Это также даст повод приписывать Моцарту, «гуляке праздному», неуважение к музыке (в том числе и к своей собственной!). Уличный музыкант бог знает как портит, искажает его произведение — а он доволен, хохочет, да еще удивляется, почему Сальери также не смеется!

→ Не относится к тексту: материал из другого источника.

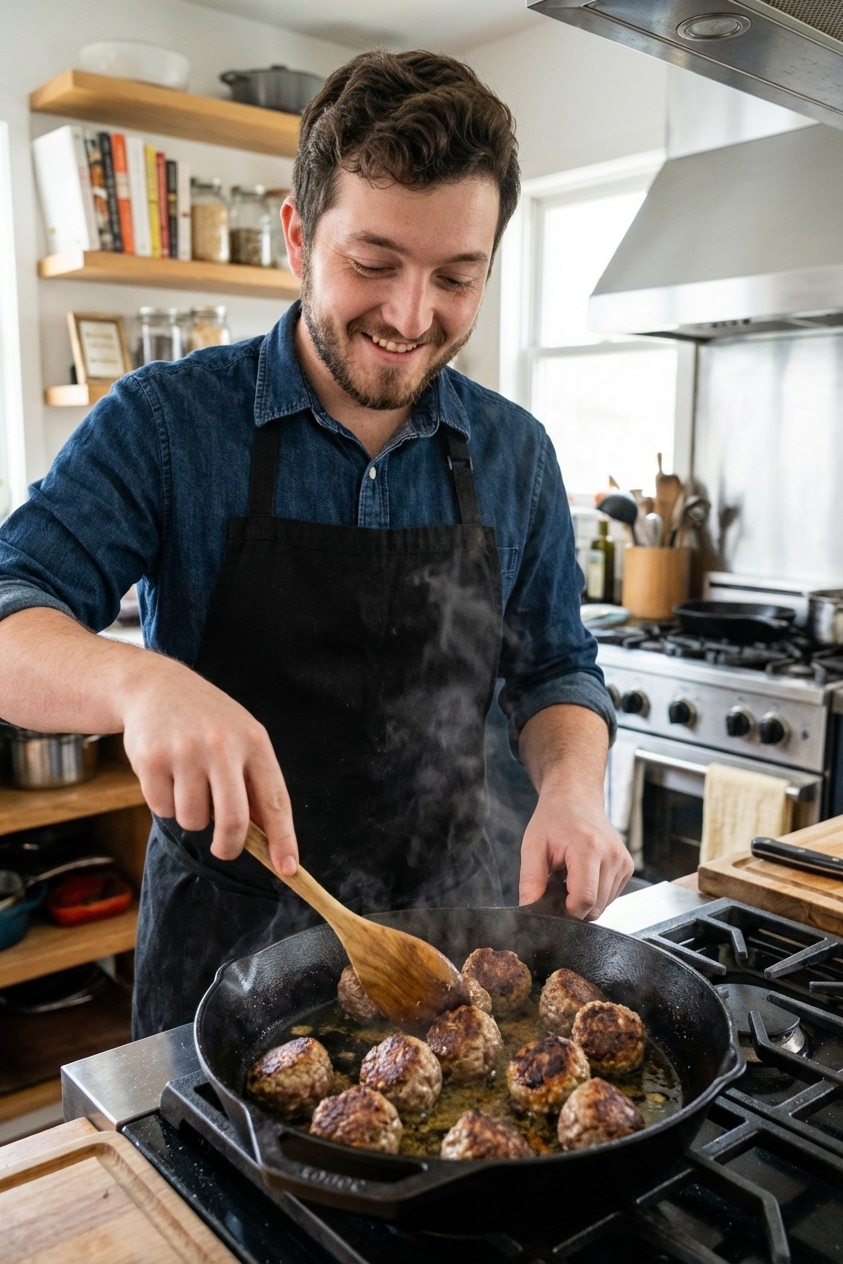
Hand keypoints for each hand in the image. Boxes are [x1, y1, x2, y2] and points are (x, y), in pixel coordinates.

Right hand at [120, 654, 297, 874]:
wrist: (155, 686)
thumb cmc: (207, 720)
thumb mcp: (241, 738)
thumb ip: (255, 783)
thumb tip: (268, 836)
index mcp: (254, 741)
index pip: (275, 800)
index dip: (283, 838)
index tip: (288, 868)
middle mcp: (222, 746)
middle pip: (233, 821)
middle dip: (229, 847)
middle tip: (223, 848)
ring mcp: (185, 752)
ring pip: (193, 820)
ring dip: (191, 816)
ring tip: (188, 784)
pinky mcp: (151, 760)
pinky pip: (162, 809)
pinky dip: (164, 803)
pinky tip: (166, 773)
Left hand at [518, 789, 632, 919]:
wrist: (576, 797)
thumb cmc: (554, 818)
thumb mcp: (533, 846)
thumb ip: (530, 880)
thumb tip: (528, 909)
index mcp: (588, 849)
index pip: (585, 900)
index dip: (566, 911)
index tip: (552, 902)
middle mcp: (612, 856)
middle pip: (596, 907)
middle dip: (573, 906)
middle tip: (557, 884)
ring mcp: (623, 862)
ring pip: (604, 906)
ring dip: (584, 901)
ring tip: (570, 876)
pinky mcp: (628, 866)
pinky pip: (610, 896)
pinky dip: (595, 894)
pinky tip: (583, 875)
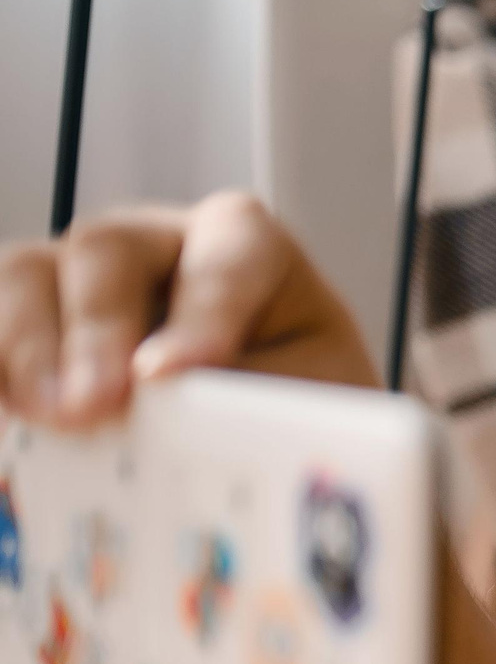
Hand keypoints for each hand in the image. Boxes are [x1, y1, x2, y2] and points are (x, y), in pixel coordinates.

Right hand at [0, 193, 376, 426]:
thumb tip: (178, 403)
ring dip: (27, 347)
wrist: (256, 423)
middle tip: (95, 405)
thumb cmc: (287, 396)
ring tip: (51, 417)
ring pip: (24, 274)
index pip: (225, 258)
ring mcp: (76, 271)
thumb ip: (250, 390)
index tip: (168, 374)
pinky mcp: (27, 314)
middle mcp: (150, 240)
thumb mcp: (300, 393)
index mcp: (241, 243)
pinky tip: (8, 415)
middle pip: (104, 250)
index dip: (200, 314)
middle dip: (96, 329)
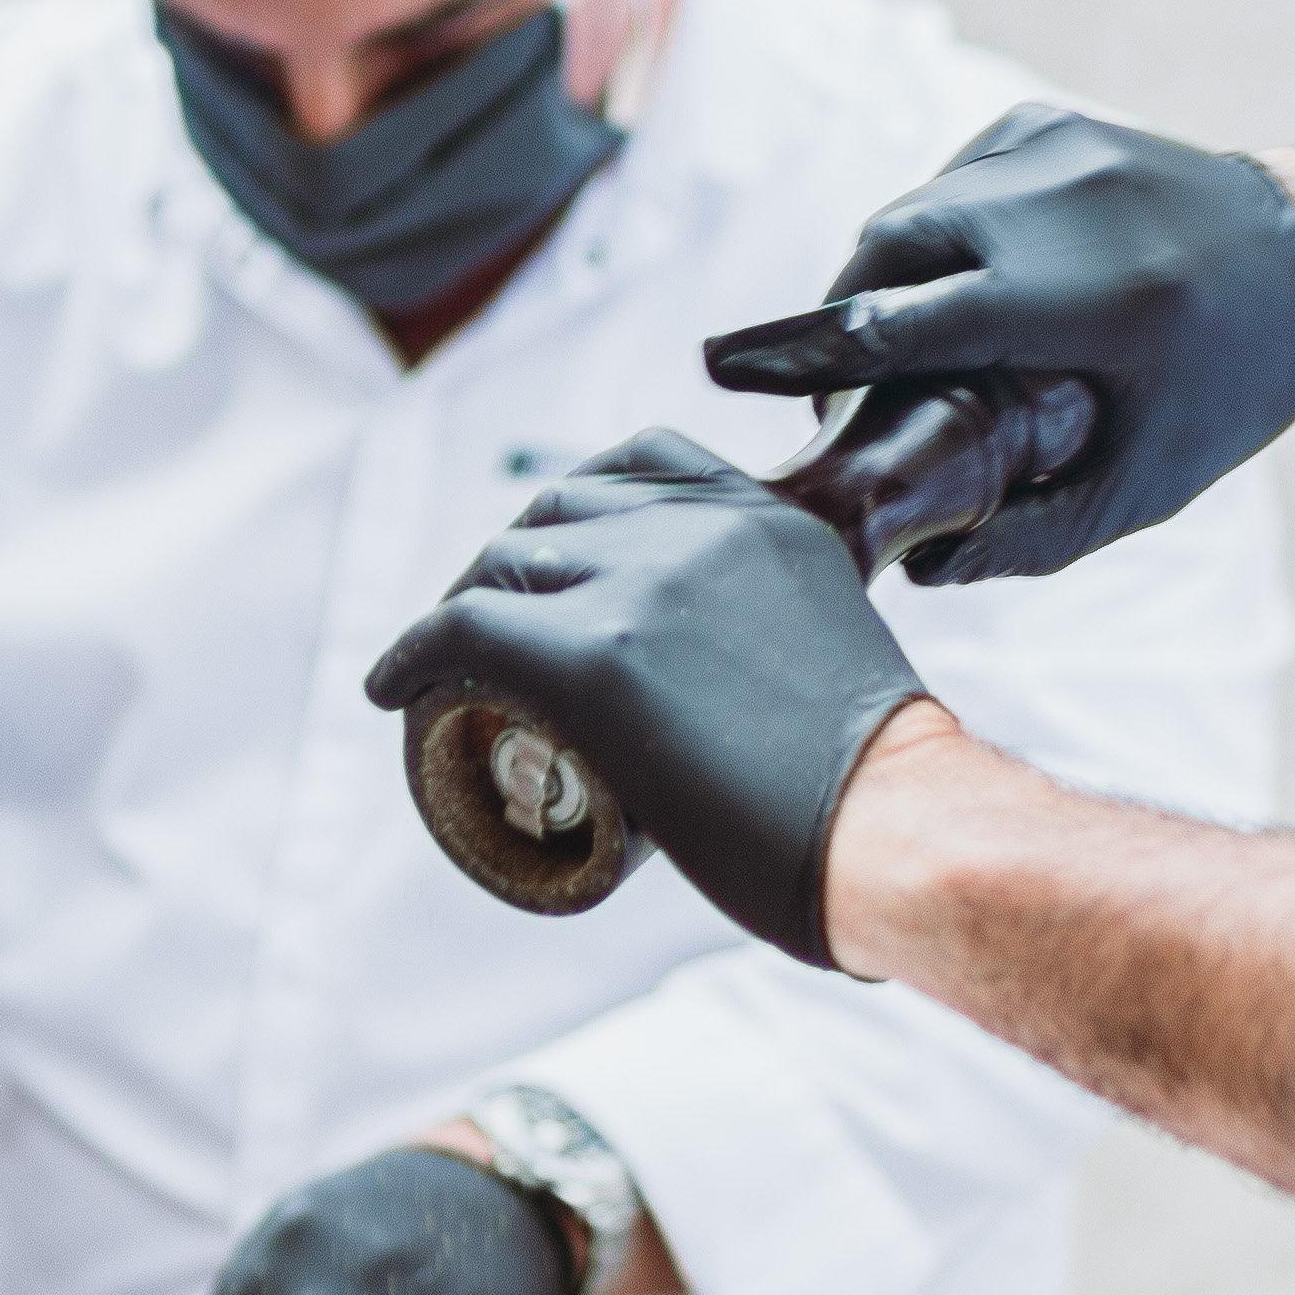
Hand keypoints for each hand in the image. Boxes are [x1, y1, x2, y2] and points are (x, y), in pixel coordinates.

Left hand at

...«Нежданная шутка», которой хотел «угостить» Моцарт своего друга — не удалась... Он несколько сконфужен.
Ты, Сальери,
Не в духе нынче. Я приду к тебе
В другое время.
Что ты мне принес?
— останавливает его Сальери: он не мог не обратить сразу внимания на слова Моцарта: «...нес кое-что тебе я показать» — ведь музыку Моцарта он обожает и счастлив услышать новое его произведение!
Моцарт
Нет — так; безделицу. Намедни ночью
Бессонница моя меня томила,
И в голову пришли мне две, три мысли.
Сегодня их я набросал. Хотелось
Твое мне слышать мненье; но теперь
Тебе не до меня!
Сальери
Ах, Моцарт, Моцарт!
Когда же мне не до тебя?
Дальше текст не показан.